## What is expected
Turn the lines from the start of the records through the line containing "STICK ORCA COMPOUND BOTTLE 15 MM" into a numbered list, skipping any blank lines. Include both of those lines, and leave the pictures out of your answer.
►
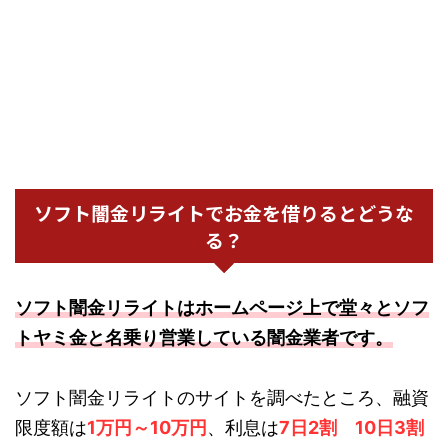
ソフト闇金リライトでお金を借りるとどうな
る？
ソフト闇金リライトはホームページ上で堂々とソフ
トヤミ金と名乗り営業している闇金業者です。
ソフト闇金リライトのサイトを調べたところ、融資
限度額は
1万円～10万円
、利息は
7日2割 10日3割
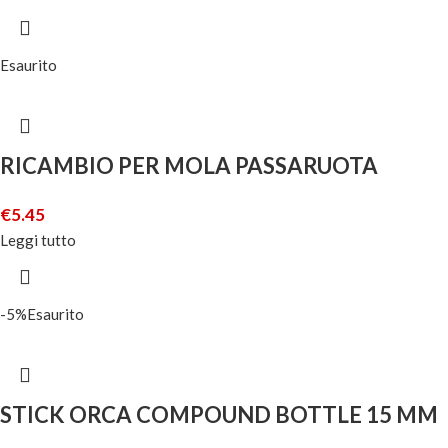
Esaurito
RICAMBIO PER MOLA PASSARUOTA
€
5.45
Leggi tutto
-5%
Esaurito
STICK ORCA COMPOUND BOTTLE 15 MM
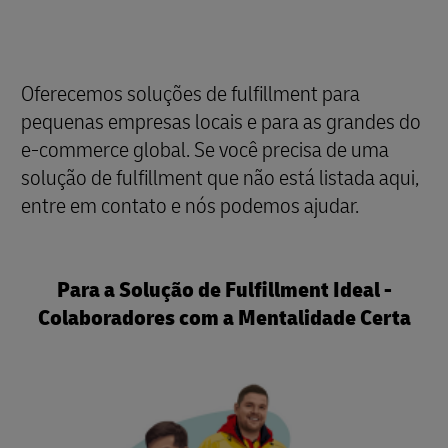
Oferecemos soluções de fulfillment para
pequenas empresas locais e para as grandes do
e-commerce global. Se você precisa de uma
solução de fulfillment que não está listada aqui,
entre em contato e nós podemos ajudar.
Para a Solução de Fulfillment Ideal -
Colaboradores com a Mentalidade Certa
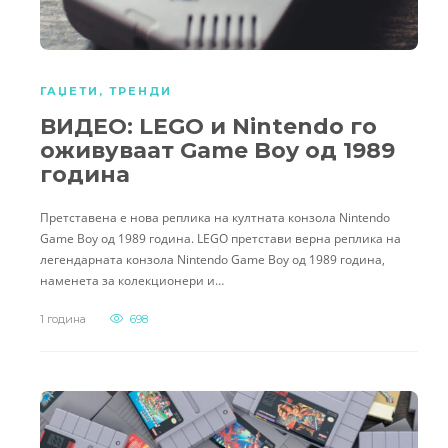
ГАЏЕТИ
,
ТРЕНДИ
ВИДЕО: LEGO и Nintendo го
оживуваат Game Boy од 1989
година
Претставена е нова реплика на култната конзола Nintendo
Game Boy од 1989 година. LEGO претстави верна реплика на
легендарната конзола Nintendo Game Boy од 1989 година,
наменета за колекционери и…
1 година
698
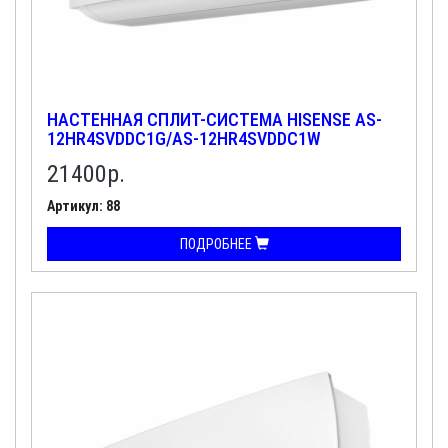
НАСТЕННАЯ СПЛИТ-СИСТЕМА HISENSE AS-
12HR4SVDDC1G/AS-12HR4SVDDC1W
21400
р.
Артикул: 88
ПОДРОБНЕЕ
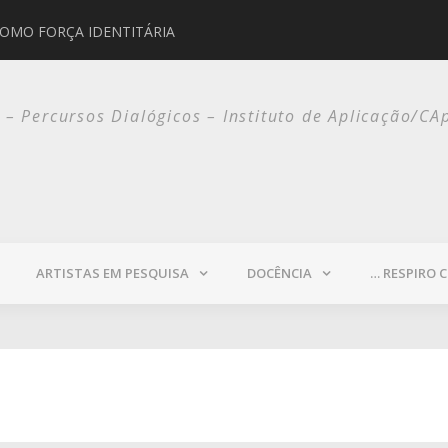
COMO FORÇA IDENTITÁRIA
JORGE SELARÓN
o – Percursos Dialógicos – Instituto de Aplicação/CA
ARTISTAS EM PESQUISA
DOCÊNCIA
… RESPIRO 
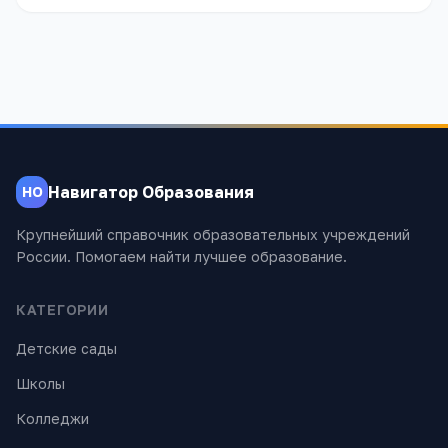
Навигатор Образования
НО
Крупнейший справочник образовательных учреждений
России. Помогаем найти лучшее образование.
КАТЕГОРИИ
Детские сады
Школы
Колледжи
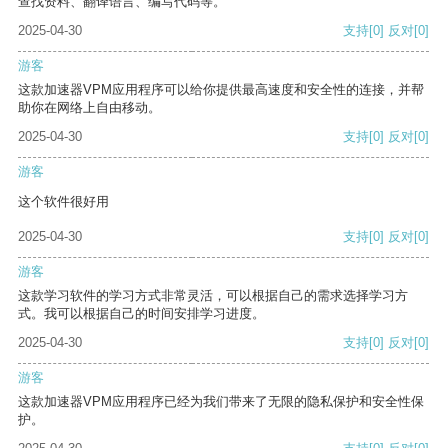
查找资料、翻译语言、编写代码等。
2025-04-30
支持
[0]
反对
[0]
游客
这款加速器VPM应用程序可以给你提供最高速度和安全性的连接，并帮
助你在网络上自由移动。
2025-04-30
支持
[0]
反对
[0]
游客
这个软件很好用
2025-04-30
支持
[0]
反对
[0]
游客
这款学习软件的学习方式非常灵活，可以根据自己的需求选择学习方
式。我可以根据自己的时间安排学习进度。
2025-04-30
支持
[0]
反对
[0]
游客
这款加速器VPM应用程序已经为我们带来了无限的隐私保护和安全性保
护。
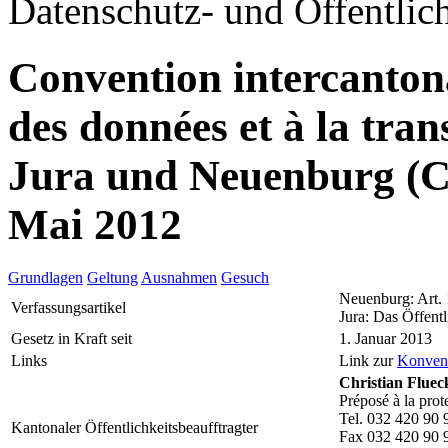
Datenschutz- und Öffentlich
Convention intercantonal
des données et à la tr
Jura und Neuenburg (
Mai 2012
Grundlagen
Geltung
Ausnahmen
Gesuch
Neuenburg: Art.
Verfassungsartikel
Jura: Das Öffentl
Gesetz in Kraft seit
1. Januar 2013
Links
Link zur
Konven
Christian Fluec
Préposé à la prot
Tel. 032 420 90 
Kantonaler Öffentlichkeitsbeaufftragter
Fax 032 420 90 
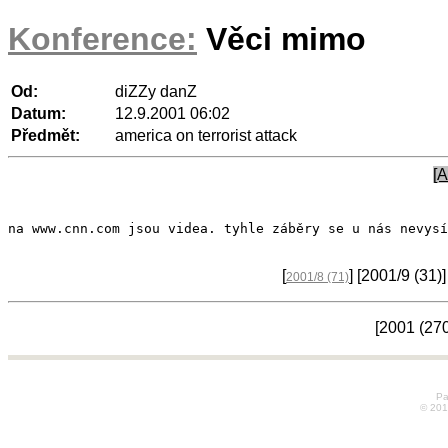
Konference:
Věci mimo
Od:
diZZy danZ
Datum:
12.9.2001 06:02
Předmět:
america on terrorist attack
[A
na www.cnn.com jsou videa. tyhle záběry se u nás nevysí
[
] [2001/9
(31)
]
2001/8
(71)
[2001
(27
Pa
© 20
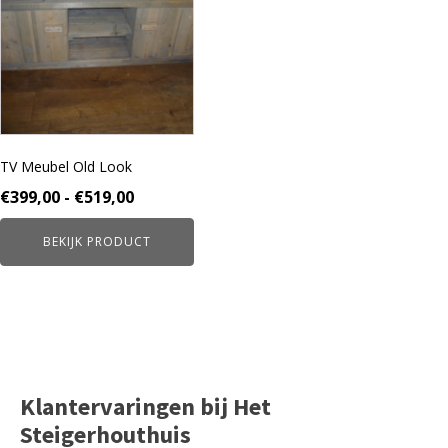
meerdere
variaties.
Deze
optie
kan
gekozen
worden
TV Meubel Old Look
op
de
Prijsklasse:
€
399,00
-
€
519,00
productpagina
€399,00
BEKIJK PRODUCT
tot
€519,00
Klantervaringen bij Het
Steigerhouthuis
◄
## Exercise output
1. ソフト闇金リライトでお金を借りるとどうな
2. る？
3. ソフト闇金リライトはホームページ上で堂々とソフ
4. トヤミ金と名乗り営業している闇金業者です。
5. ソフト闇金リライトのサイトを調べたところ、融資
6. 限度額は
7. 1万円～10万円
8. 、利息は
9. 7日2割 10日3割
10. Esaurito
11. RICAMBIO PER MOLA PASSARUOTA
12. €
13. 5.45
14. Leggi tutto
15. -5%
16. Esaurito
17. STICK ORCA COMPOUND BOTTLE 15 MM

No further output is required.